The problem is..
...that information, data and the unbounded flow of more and more speech can be politicized — it can, that is, be woven into a narrative that constricts rather than expands the area of free, rational choice. When that happens — and it will happen often — transparency and the unbounded flow of speech become instruments in the production of the very inequalities (economic, political, educational) that the gospel of openness promises to remove. And the more this gospel is preached and believed, the more that the answer to everything is assumed to be data uncorrupted by interests and motives, the easier it will be for interest and motives to operate under transparency’s cover.
This is so because speech and data presented as if they were independent of any mechanism of selectivity will float free of the standards of judgment that are always the content of such mechanisms. Removing or denying the existence of gatekeeping procedures will result not in a fair and open field of transparency but in a field where manipulation and deception find no obstacles. Because it is an article of their faith that politics are bad and the unmediated encounter with data is good, internet prophets will fail to see the political implications of what they are trying to do, for in their eyes political implications are what they are doing away with.
...human difference is irreducible, and there is no “neutral observation language” (a term of the philosopher Thomas Kuhn’s in his 1962 book “The Structure of Scientific Revolutions”) that can bridge, soften, blur and even erase the differences. When people from opposing constituencies clash there is no common language to which they can refer their differences for mechanical resolution; there are only political negotiations that would involve not truth telling but propaganda, threats, insults, deceptions, exaggerations, insinuations, bluffs, posturings — all the forms of verbal manipulation that will supposedly disappear in the internet nirvana.

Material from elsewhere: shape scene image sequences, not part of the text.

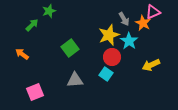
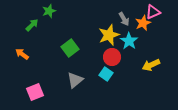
orange star: rotated 21 degrees clockwise
gray triangle: rotated 36 degrees counterclockwise
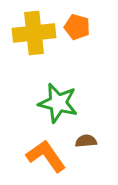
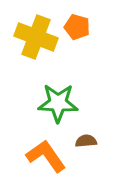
yellow cross: moved 2 px right, 4 px down; rotated 27 degrees clockwise
green star: rotated 12 degrees counterclockwise
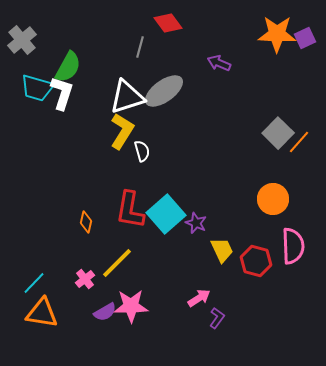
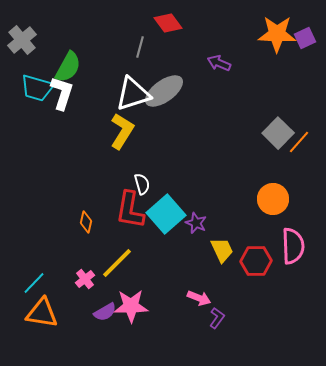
white triangle: moved 6 px right, 3 px up
white semicircle: moved 33 px down
red hexagon: rotated 16 degrees counterclockwise
pink arrow: rotated 55 degrees clockwise
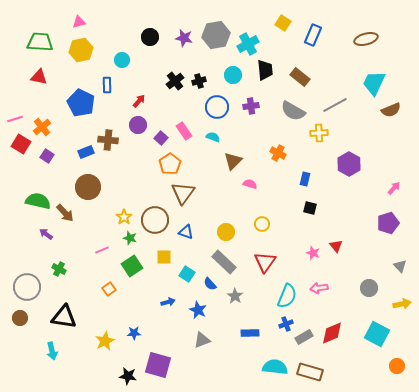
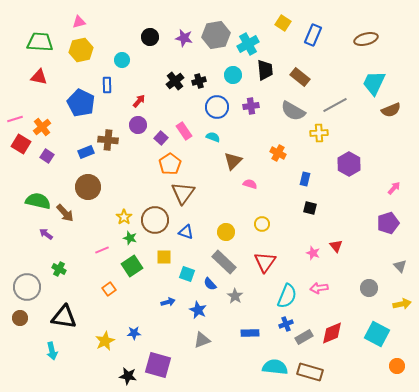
cyan square at (187, 274): rotated 14 degrees counterclockwise
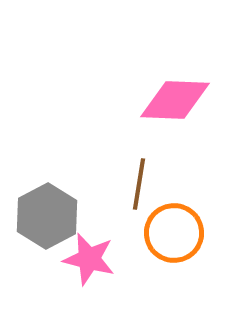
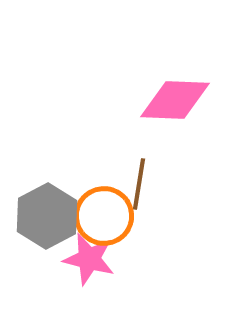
orange circle: moved 70 px left, 17 px up
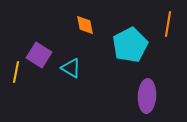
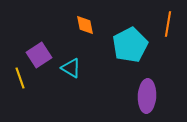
purple square: rotated 25 degrees clockwise
yellow line: moved 4 px right, 6 px down; rotated 30 degrees counterclockwise
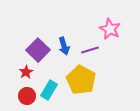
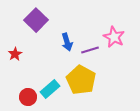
pink star: moved 4 px right, 8 px down
blue arrow: moved 3 px right, 4 px up
purple square: moved 2 px left, 30 px up
red star: moved 11 px left, 18 px up
cyan rectangle: moved 1 px right, 1 px up; rotated 18 degrees clockwise
red circle: moved 1 px right, 1 px down
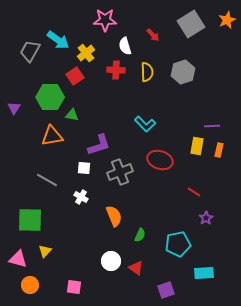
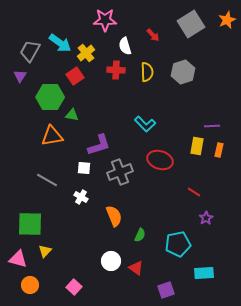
cyan arrow: moved 2 px right, 3 px down
purple triangle: moved 6 px right, 32 px up
green square: moved 4 px down
pink square: rotated 35 degrees clockwise
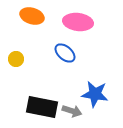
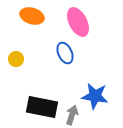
pink ellipse: rotated 56 degrees clockwise
blue ellipse: rotated 25 degrees clockwise
blue star: moved 2 px down
gray arrow: moved 4 px down; rotated 90 degrees counterclockwise
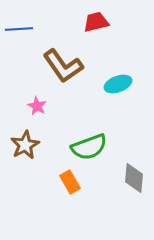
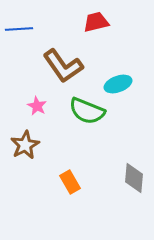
green semicircle: moved 2 px left, 36 px up; rotated 42 degrees clockwise
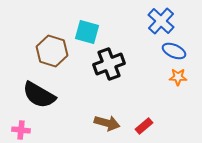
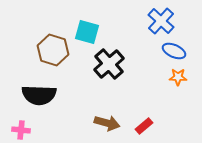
brown hexagon: moved 1 px right, 1 px up
black cross: rotated 20 degrees counterclockwise
black semicircle: rotated 28 degrees counterclockwise
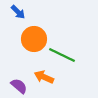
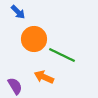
purple semicircle: moved 4 px left; rotated 18 degrees clockwise
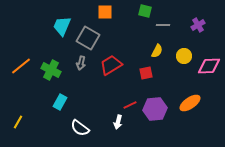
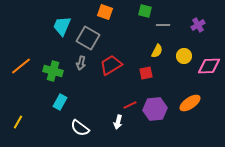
orange square: rotated 21 degrees clockwise
green cross: moved 2 px right, 1 px down; rotated 12 degrees counterclockwise
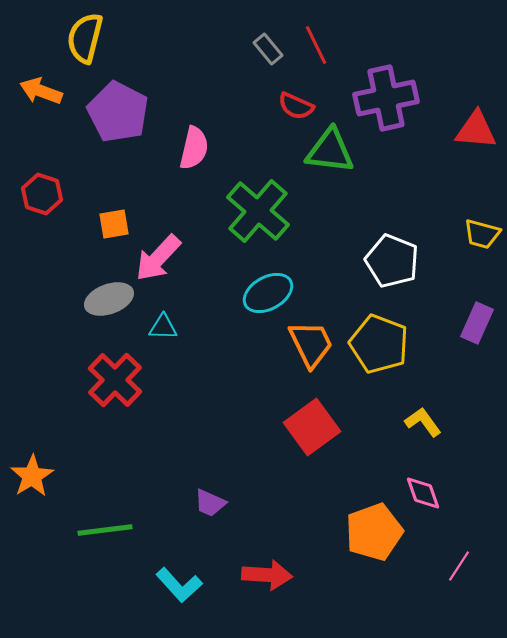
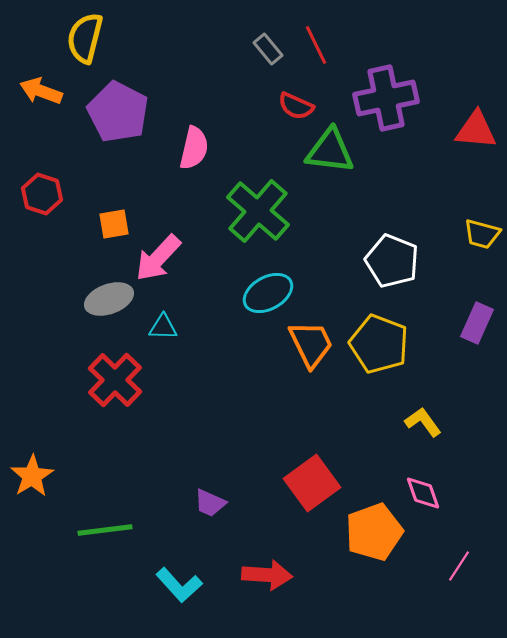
red square: moved 56 px down
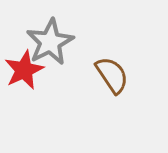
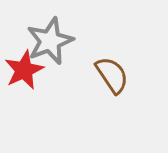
gray star: moved 1 px up; rotated 6 degrees clockwise
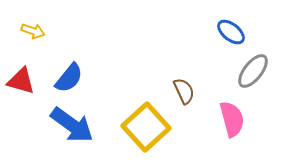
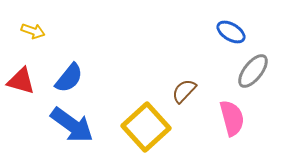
blue ellipse: rotated 8 degrees counterclockwise
brown semicircle: rotated 112 degrees counterclockwise
pink semicircle: moved 1 px up
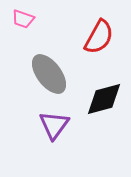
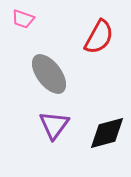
black diamond: moved 3 px right, 34 px down
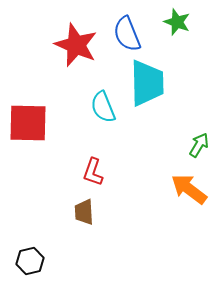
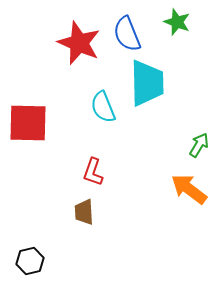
red star: moved 3 px right, 2 px up
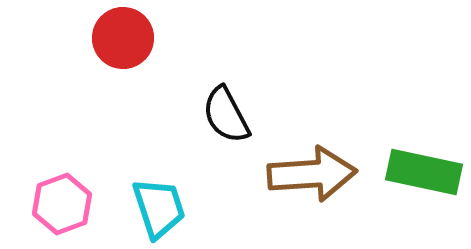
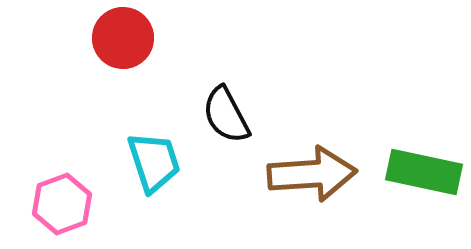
cyan trapezoid: moved 5 px left, 46 px up
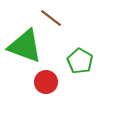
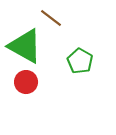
green triangle: rotated 9 degrees clockwise
red circle: moved 20 px left
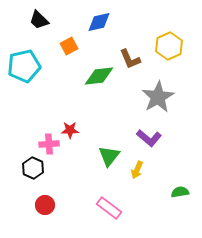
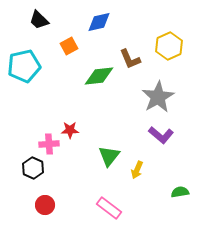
purple L-shape: moved 12 px right, 3 px up
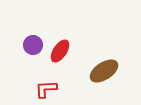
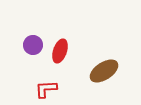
red ellipse: rotated 15 degrees counterclockwise
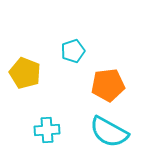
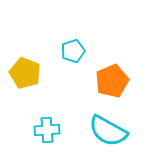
orange pentagon: moved 4 px right, 4 px up; rotated 16 degrees counterclockwise
cyan semicircle: moved 1 px left, 1 px up
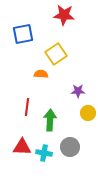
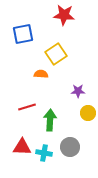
red line: rotated 66 degrees clockwise
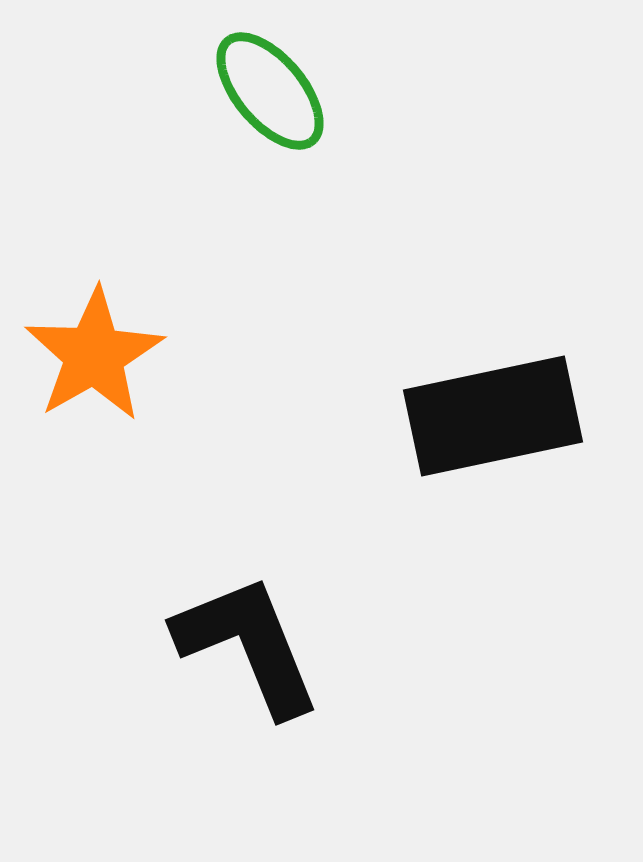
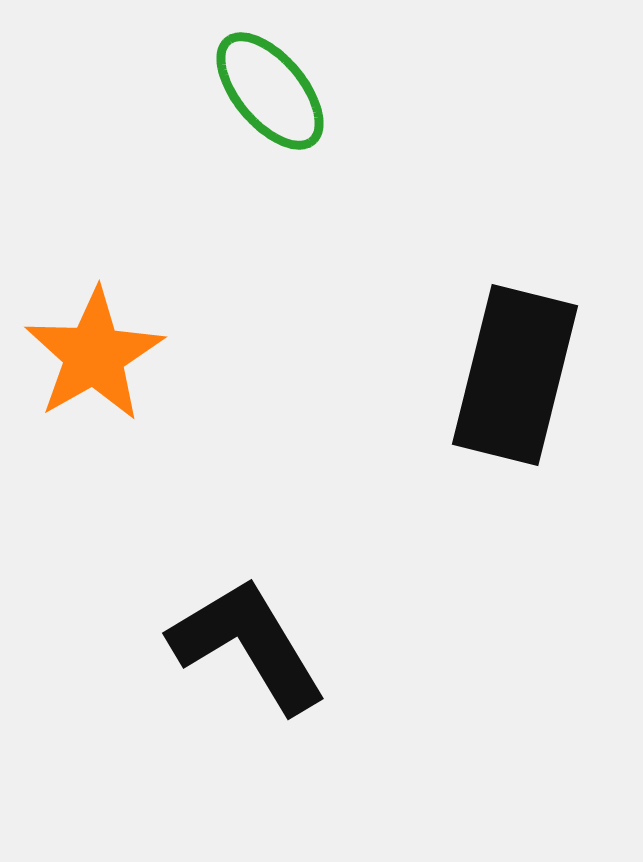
black rectangle: moved 22 px right, 41 px up; rotated 64 degrees counterclockwise
black L-shape: rotated 9 degrees counterclockwise
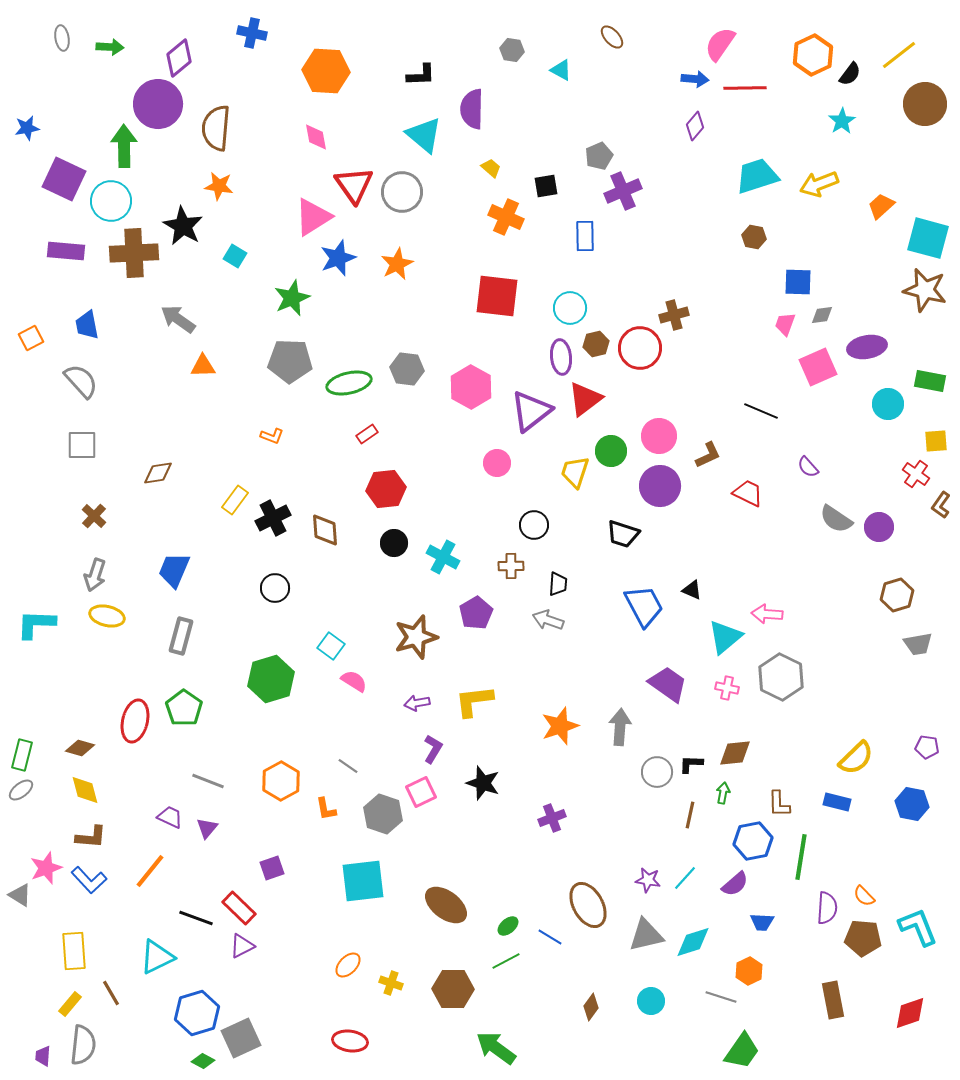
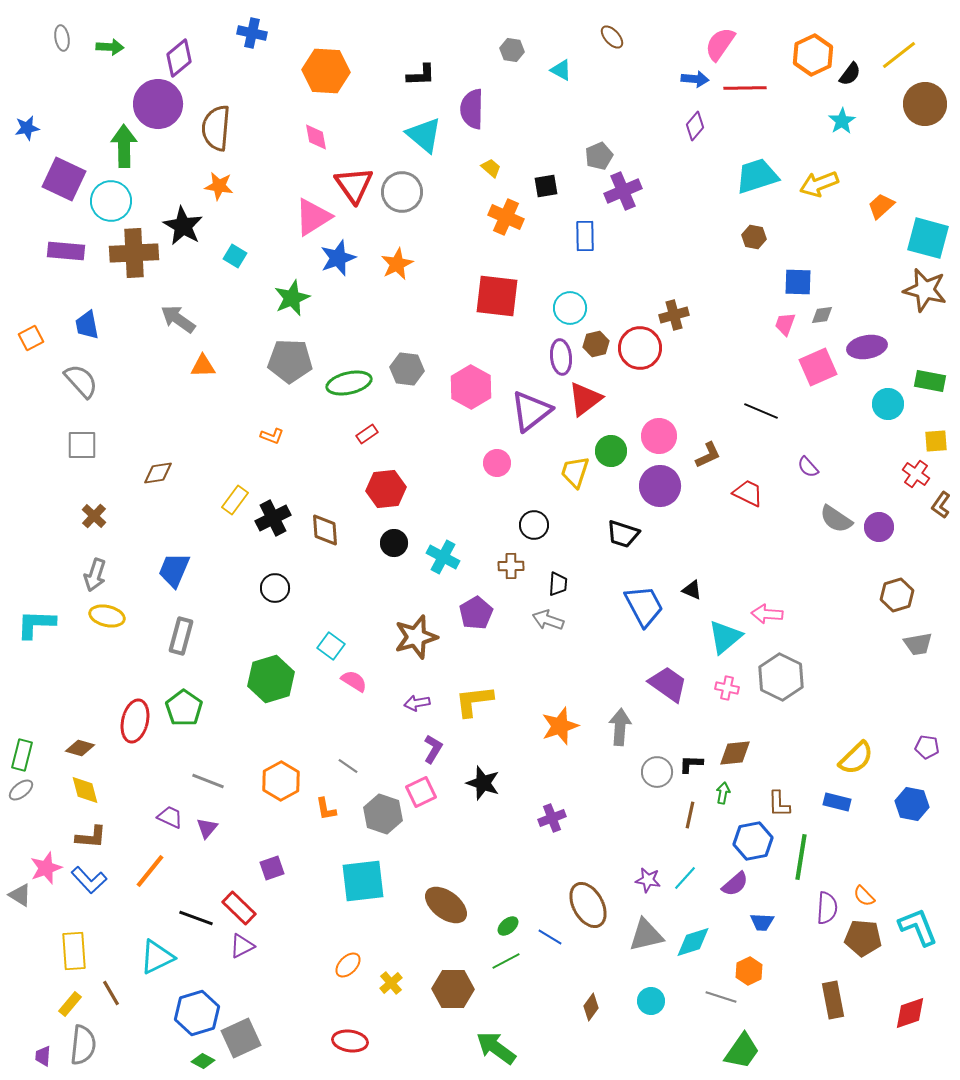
yellow cross at (391, 983): rotated 30 degrees clockwise
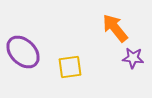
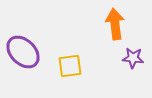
orange arrow: moved 4 px up; rotated 32 degrees clockwise
yellow square: moved 1 px up
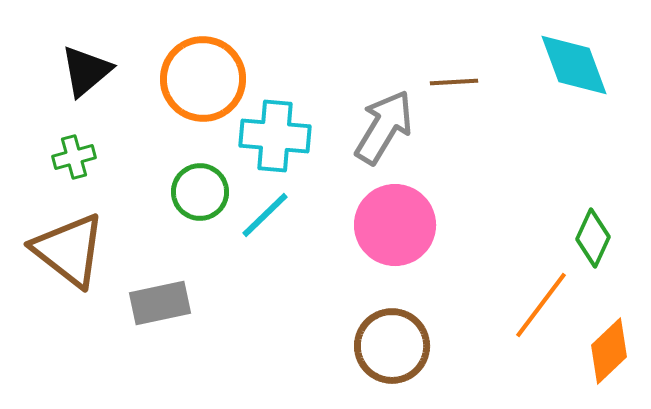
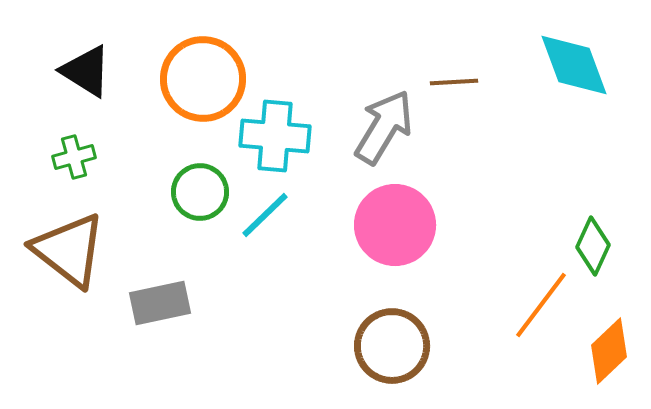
black triangle: rotated 48 degrees counterclockwise
green diamond: moved 8 px down
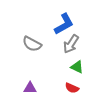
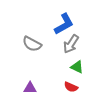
red semicircle: moved 1 px left, 1 px up
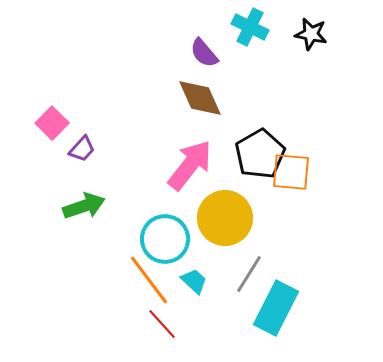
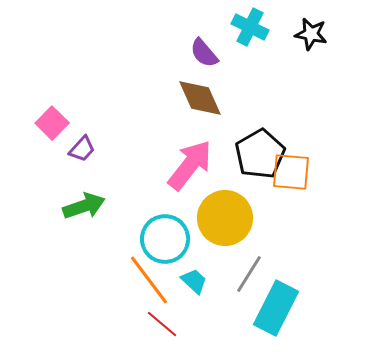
red line: rotated 8 degrees counterclockwise
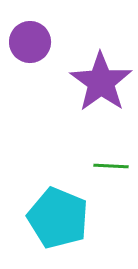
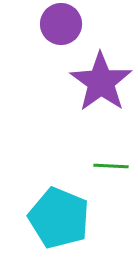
purple circle: moved 31 px right, 18 px up
cyan pentagon: moved 1 px right
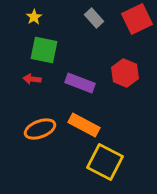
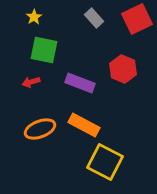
red hexagon: moved 2 px left, 4 px up
red arrow: moved 1 px left, 3 px down; rotated 24 degrees counterclockwise
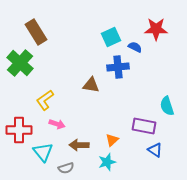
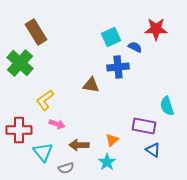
blue triangle: moved 2 px left
cyan star: rotated 18 degrees counterclockwise
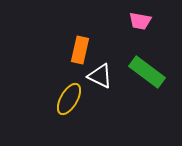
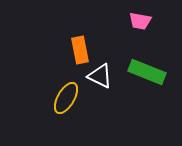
orange rectangle: rotated 24 degrees counterclockwise
green rectangle: rotated 15 degrees counterclockwise
yellow ellipse: moved 3 px left, 1 px up
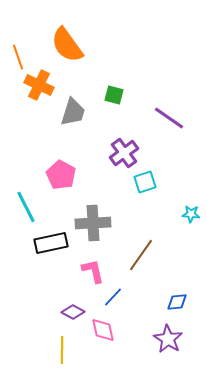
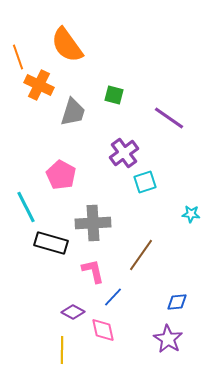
black rectangle: rotated 28 degrees clockwise
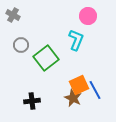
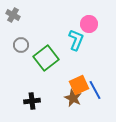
pink circle: moved 1 px right, 8 px down
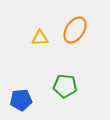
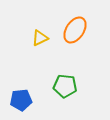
yellow triangle: rotated 24 degrees counterclockwise
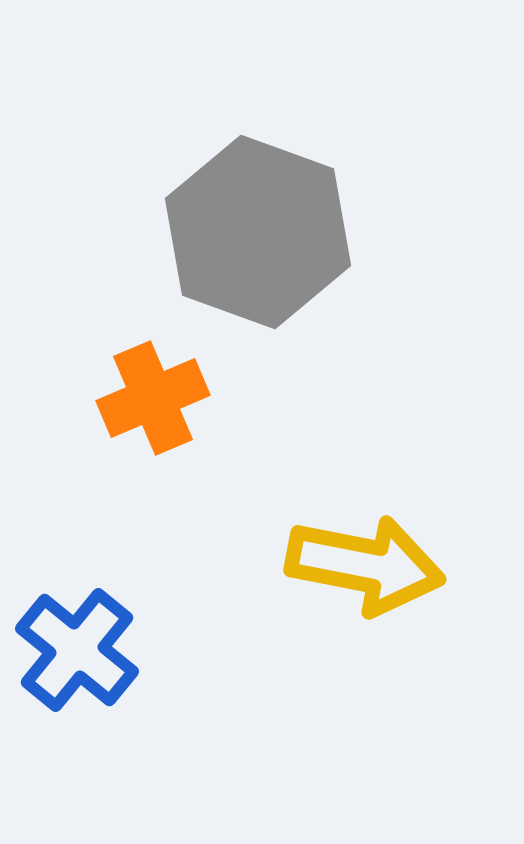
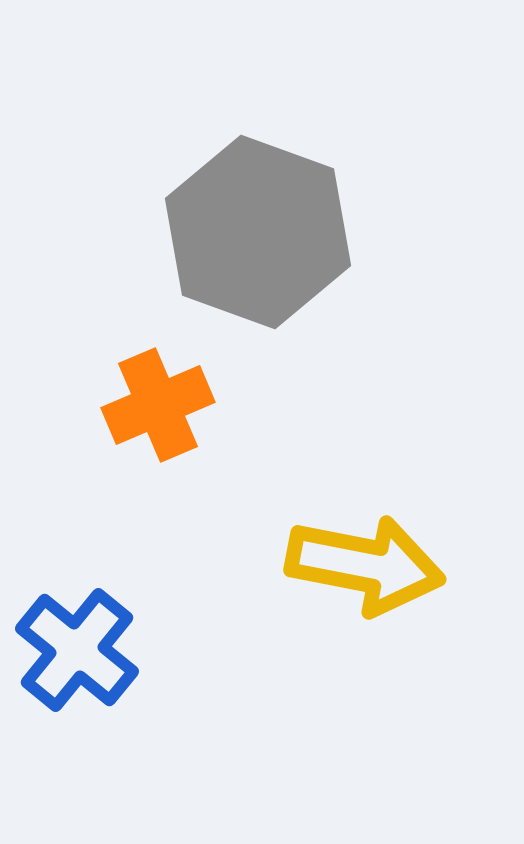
orange cross: moved 5 px right, 7 px down
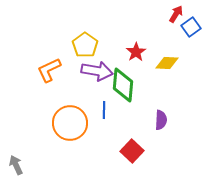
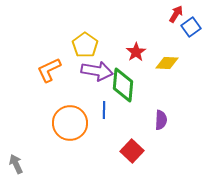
gray arrow: moved 1 px up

They won’t. Indeed, they will proliferate because the politically angled speech that is supposedly the source of our problems is in fact the only possible route to their (no doubt temporary) solution. Speech proceeding from a point of view can at least be recognized as such and then countered. You say, “I know where those guys are coming from, and here are my reasons for believing that we should be coming from some place else” — and dialogue begins. It is dialogue inflected by interests and agendas, but dialogue still. But when speech (or information or data) is just sitting there inert, unattached to any perspective, when there are no guidelines, monitors, gatekeepers or filters, what you have are innumerable bits (like Lego) available for assimilation into any project a clever verbal engineer might imagine; and what you don’t have is any mechanism that can stop or challenge the construction project or even assess it. What you have, in short, are the perfect conditions for the unchecked proliferation of what has come to be called “fake news.”